:: Source data ::

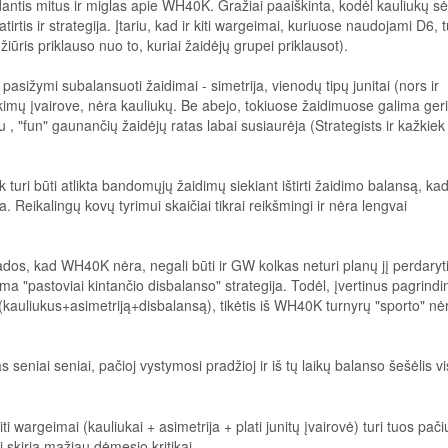
aidantis mitus ir miglas apie WH40K. Gražiai paaiškinta, kodėl kauliukų 
irtis ir strategija. Įtariu, kad ir kiti wargeimai, kuriuose naudojami D6, t
ūris priklauso nuo to, kuriai žaidėjų grupei priklausot).
pasižymi subalansuoti žaidimai - simetrija, vienodų tipų junitai (nors ir
nkimų įvairove, nėra kauliukų. Be abejo, tokiuose žaidimuose galima ger
au , "fun" gaunančių žaidėjų ratas labai susiaurėja (Strategists ir kažkiek
 turi būti atlikta bandomųjų žaidimų siekiant ištirti žaidimo balansą, ka
a. Reikalingų kovų tyrimui skaičiai tikrai reikšmingi ir nėra lengvai
vados, kad WH40K nėra, negali būti ir GW kolkas neturi planų jį perdaryt
ma "pastoviai kintančio disbalanso" strategija. Todėl, įvertinus pagrindi
kauliukus+asimetriją+disbalansą), tikėtis iš WH40K turnyrų "sporto" nė
niai seniai, pačioj vystymosi pradžioj ir iš tų laikų balanso šešėlis vi
iti wargeimai (kauliukai + asimetrija + plati junitų įvairovė) turi tuos pači
 skiria mažiau dėmesio kritikai.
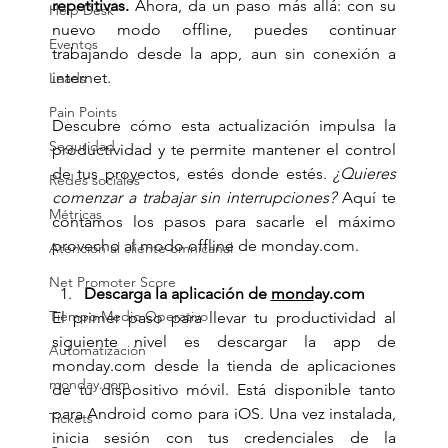
repetitivas.
 Ahora, da un paso más allá: con su 
Help Desk
nuevo modo offline, puedes continuar 
Eventos
trabajando desde la app, aun sin conexión a 
internet.
Leads
Pain Points
Descubre cómo esta actualización impulsa la 
Seguridad
productividad y te permite mantener el control 
de tus proyectos, estés donde estés. 
¿Quieres 
Redes sociales
comenzar a trabajar sin interrupciones?
 Aquí te 
Métricas
contamos los pasos para sacarle el máximo 
provecho al modo offline de 
monday.com
. 
Atención al cliente omnicanal
Net Promoter Score
Descarga la aplicación de 
mond
ay.com
Tiempo Medio Operativo
El primer paso para llevar tu productividad al 
siguiente nivel es descargar la app de 
Automatización
monday.com
 desde la tienda de aplicaciones 
monday.com
de tu dispositivo móvil. Está disponible tanto 
para Android como para iOS. Una vez instalada, 
Tickets
inicia sesión con tus credenciales de la 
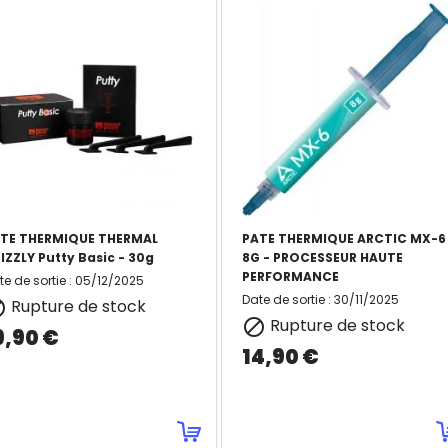
TE THERMIQUE THERMAL
PATE THERMIQUE ARCTIC MX-6
IZZLY Putty Basic - 30g
8G - PROCESSEUR HAUTE
PERFORMANCE
te de sortie
:
05/12/2025
Date de sortie
:
30/11/2025
Rupture de stock

Rupture de stock

9,90 €
14,90 €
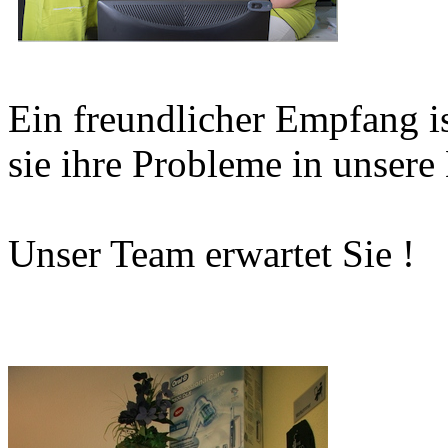
Ein freundlicher Empfang is
sie ihre Probleme in unsere
Unser Team erwartet Sie !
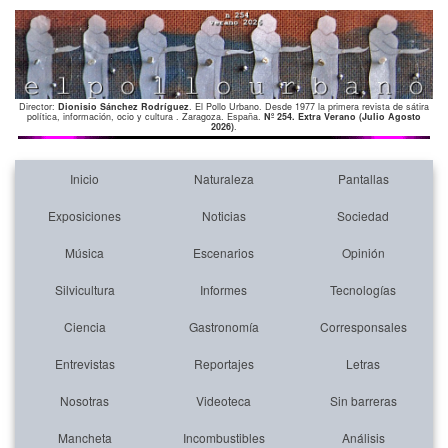
Director:
Dionisio Sánchez Rodríguez
. El Pollo Urbano. Desde 1977 la primera revista de sátira
política, información, ocio y cultura . Zaragoza. España.
Nº 254. Extra Verano (Julio Agosto
2026)
.
Inicio
Naturaleza
Pantallas
Exposiciones
Noticias
Sociedad
Música
Escenarios
Opinión
Silvicultura
Informes
Tecnologías
Ciencia
Gastronomía
Corresponsales
Entrevistas
Reportajes
Letras
Nosotras
Videoteca
Sin barreras
Mancheta
Incombustibles
Análisis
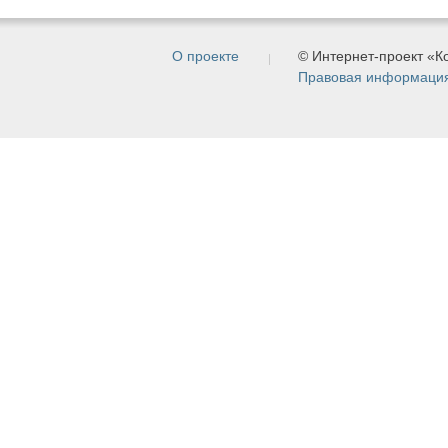
О проекте
© Интернет-проект «
Правовая информаци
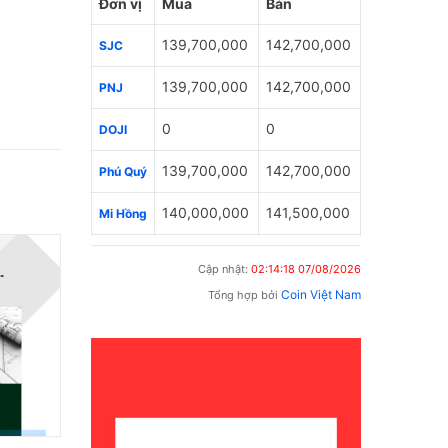
Đơn vị
Mua
Bán
139,700,000
142,700,000
SJC
139,700,000
142,700,000
PNJ
0
0
DOJI
139,700,000
142,700,000
Phú Quý
140,000,000
141,500,000
Mi Hồng
Cập nhật:
02:14:18 07/08/2026
Coin Việt Nam
Tổng hợp bởi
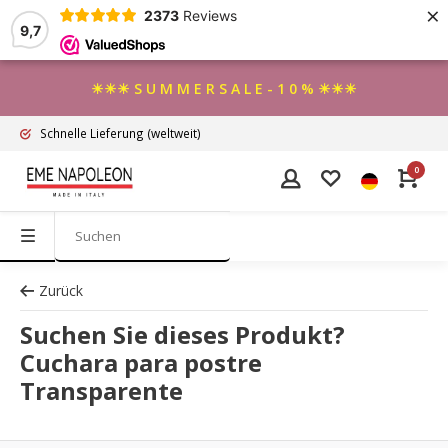
×
2373
Reviews
9,7
☀☀☀ S U M M E R S A L E - 1 0 % ☀☀☀
Schnelle Lieferung
(weltweit)
0
Zurück
Suchen Sie dieses Produkt?
Cuchara para postre
Transparente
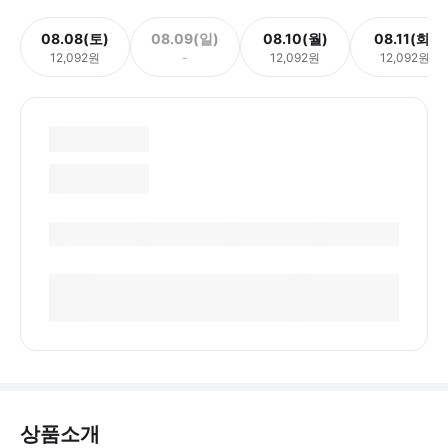
08.08(토)
08.09(일)
08.10(월)
08.11(화)
12,092원
-
12,092원
12,092원
상품소개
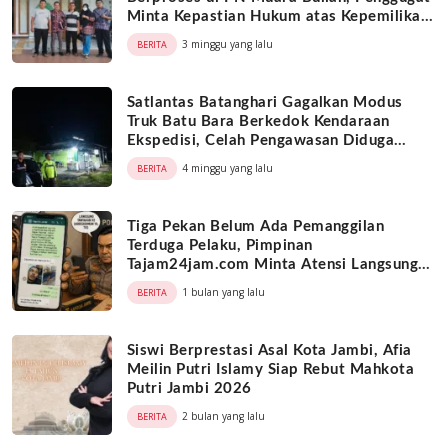
Minta Kepastian Hukum atas Kepemilikan
Objek Tanah
3 minggu yang lalu
BERITA
Satlantas Batanghari Gagalkan Modus
Truk Batu Bara Berkedok Kendaraan
Ekspedisi, Celah Pengawasan Diduga
Dimanfaatkan Oknum
4 minggu yang lalu
BERITA
Tiga Pekan Belum Ada Pemanggilan
Terduga Pelaku, Pimpinan
Tajam24jam.com Minta Atensi Langsung
Kapolda Jambi
1 bulan yang lalu
BERITA
Siswi Berprestasi Asal Kota Jambi, Afia
Meilin Putri Islamy Siap Rebut Mahkota
Putri Jambi 2026
2 bulan yang lalu
BERITA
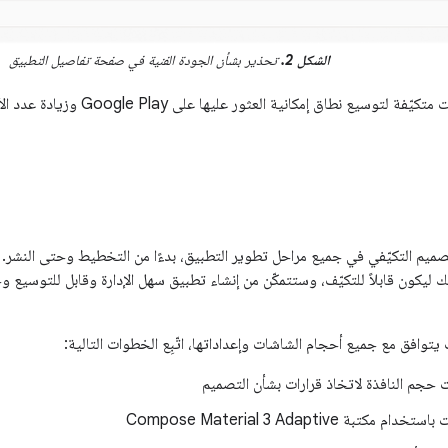
الشكل 2.
تحذير بشأن الجودة الفنية في صفحة تفاصيل التطبيق
يمكنك إنشاء تطبيقات متكيّفة لتوسيع 
ميم التكيّفي في جميع مراحل تطوير التطبيق، بدءًا من التخطيط وحتى النشر.
ك ليكون قابلاً للتكيّف، وستتمكّن من إنشاء تطبيق سهل الإدارة وقابل للتوسيع وج
يتوافق مع جميع أحجام الشاشات وإعداداتها، اتّبِع الخطوات التالية:
 حجم النافذة لاتخاذ قرارات بشأن التصميم
مكتبة Compose Material 3 Adaptive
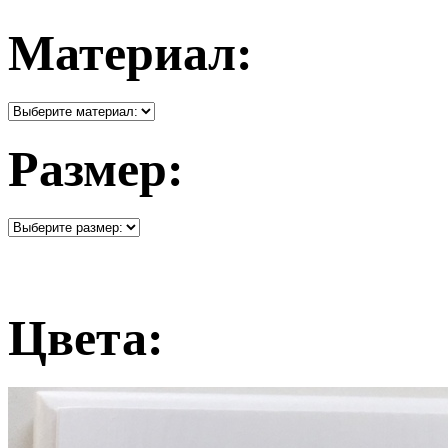
Материал:
Размер:
Цвета:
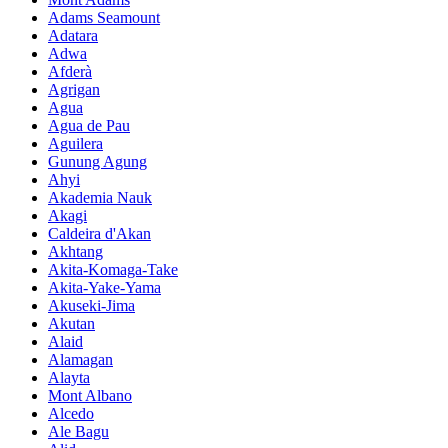
Adams Seamount
Adatara
Adwa
Afderà
Agrigan
Agua
Agua de Pau
Aguilera
Gunung Agung
Ahyi
Akademia Nauk
Akagi
Caldeira d'Akan
Akhtang
Akita-Komaga-Take
Akita-Yake-Yama
Akuseki-Jima
Akutan
Alaid
Alamagan
Alayta
Mont Albano
Alcedo
Ale Bagu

:::

#### Action item:
Can you copy all of the material above word for word, leaving out the pictures?

#### Response:
aidantis mitus ir miglas apie WH40K. Gražiai paaiškinta, kodėl kauliukų 
irtis ir strategija. Įtariu, kad ir kiti wargeimai, kuriuose naudojami D6, t
ūris priklauso nuo to, kuriai žaidėjų grupei priklausot).
pasižymi subalansuoti žaidimai - simetrija, vienodų tipų junitai (nors ir
nkimų įvairove, nėra kauliukų. Be abejo, tokiuose žaidimuose galima ger
au , "fun" gaunančių žaidėjų ratas labai susiaurėja (Strategists ir kažkiek
 turi būti atlikta bandomųjų žaidimų siekiant ištirti žaidimo balansą, ka
a. Reikalingų kovų tyrimui skaičiai tikrai reikšmingi ir nėra lengvai
vados, kad WH40K nėra, negali būti ir GW kolkas neturi planų jį perdaryt
ma "pastoviai kintančio disbalanso" strategija. Todėl, įvertinus pagrindi
kauliukus+asimetriją+disbalansą), tikėtis iš WH40K turnyrų "sporto" nė
niai seniai, pačioj vystymosi pradžioj ir iš tų laikų balanso šešėlis vi
iti wargeimai (kauliukai + asimetrija + plati junitų įvairovė) turi tuos pači
 skiria mažiau dėmesio kritikai.
repetitivas.
 Ahora, da un paso más allá: con su 
Help Desk
nuevo modo offline, puedes continuar 
Eventos
trabajando desde la app, aun sin conexión a 
internet.
Leads
Pain Points
Descubre cómo esta actualización impulsa la 
Seguridad
productividad y te permite mantener el control 
de tus proyectos, estés donde estés. 
¿Quieres 
Redes sociales
comenzar a trabajar sin interrupciones?
 Aquí te 
Métricas
contamos los pasos para sacarle el máximo 
provecho al modo offline de 
monday.com
. 
Atención al cliente omnicanal
Net Promoter Score
Descarga la aplicación de 
mond
ay.com
Tiempo Medio Operativo
El primer paso para llevar tu productividad al 
siguiente nivel es descargar la app de 
Automatización
monday.com
 desde la tienda de aplicaciones 
monday.com
de tu dispositivo móvil. Está disponible tanto 
para Android como para iOS. Una vez instalada, 
Tickets
inicia sesión con tus credenciales de la 
TE THERMIQUE THERMAL
PATE THERMIQUE ARCTIC MX-6
IZZLY Putty Basic - 30g
8G - PROCESSEUR HAUTE
PERFORMANCE
te de sortie
:
05/12/2025
Date de sortie
:
30/11/2025
Rupture de stock

Rupture de stock

9,90 €
14,90 €
Ein freundlicher Empfang is
sie ihre Probleme in unsere
Unser Team erwartet Sie !
Director:
Dionisio Sánchez Rodríguez
. El Pollo Urbano. Desde 1977 la primera revista de sátira
política, información, ocio y cultura . Zaragoza. España.
Nº 254. Extra Verano (Julio Agosto
2026)
.
Inicio
Naturaleza
Pantallas
Exposiciones
Noticias
Sociedad
Música
Escenarios
Opinión
Silvicultura
Informes
Tecnologías
Ciencia
Gastronomía
Corresponsales
Entrevistas
Reportajes
Letras
Nosotras
Videoteca
Sin barreras
Mancheta
Incombustibles
Análisis
О проекте
© Интернет-проект «
Правовая информаци
Đơn vị
Mua
Bán
139,700,000
142,700,000
SJC
139,700,000
142,700,000
PNJ
0
0
DOJI
139,700,000
142,700,000
Phú Quý
140,000,000
141,500,000
Mi Hồng
Cập nhật:
02:14:18 07/08/2026
Coin Việt Nam
Tổng hợp bởi
×
2373
Reviews
9,7
☀☀☀ S U M M E R S A L E - 1 0 % ☀☀☀
Schnelle Lieferung
(weltweit)
0
Zurück
Suchen Sie dieses Produkt?
Cuchara para postre
Transparente
08.08(토)
08.09(일)
08.10(월)
08.11(화)
12,092원
-
12,092원
12,092원
상품소개
Minta Kepastian Hukum atas Kepemilikan
Objek Tanah
3 minggu yang lalu
BERITA
Satlantas Batanghari Gagalkan Modus
Truk Batu Bara Berkedok Kendaraan
Ekspedisi, Celah Pengawasan Diduga
Dimanfaatkan Oknum
4 minggu yang lalu
BERITA
Tiga Pekan Belum Ada Pemanggilan
Terduga Pelaku, Pimpinan
Tajam24jam.com Minta Atensi Langsung
Kapolda Jambi
1 bulan yang lalu
BERITA
Siswi Berprestasi Asal Kota Jambi, Afia
Meilin Putri Islamy Siap Rebut Mahkota
Putri Jambi 2026
2 bulan yang lalu
BERITA
الشكل 2.
تحذير بشأن الجودة الفنية في صفحة تفاصيل التطبيق
يمكنك إنشاء تطبيقات متكيّفة لتوسيع 
ميم التكيّفي في جميع مراحل تطوير التطبيق، بدءًا من التخطيط وحتى النشر.
ك ليكون قابلاً للتكيّف، وستتمكّن من إنشاء تطبيق سهل الإدارة وقابل للتوسيع وج
يتوافق مع جميع أحجام الشاشات وإعداداتها، اتّبِع الخطوات التالية:
 حجم النافذة لاتخاذ قرارات بشأن التصميم
مكتبة Compose Material 3 Adaptive
Материал:
Размер:
Цвета:
Adams Seamount
Adatara
Adwa
Afderà
Agrigan
Agua
Agua de Pau
Aguilera
Gunung Agung
Ahyi
Akademia Nauk
Akagi
Caldeira d'Akan
Akhtang
Akita-Komaga-Take
Akita-Yake-Yama
Akuseki-Jima
Akutan
Alaid
Alamagan
Alayta
Mont Albano
Alcedo
Ale Bagu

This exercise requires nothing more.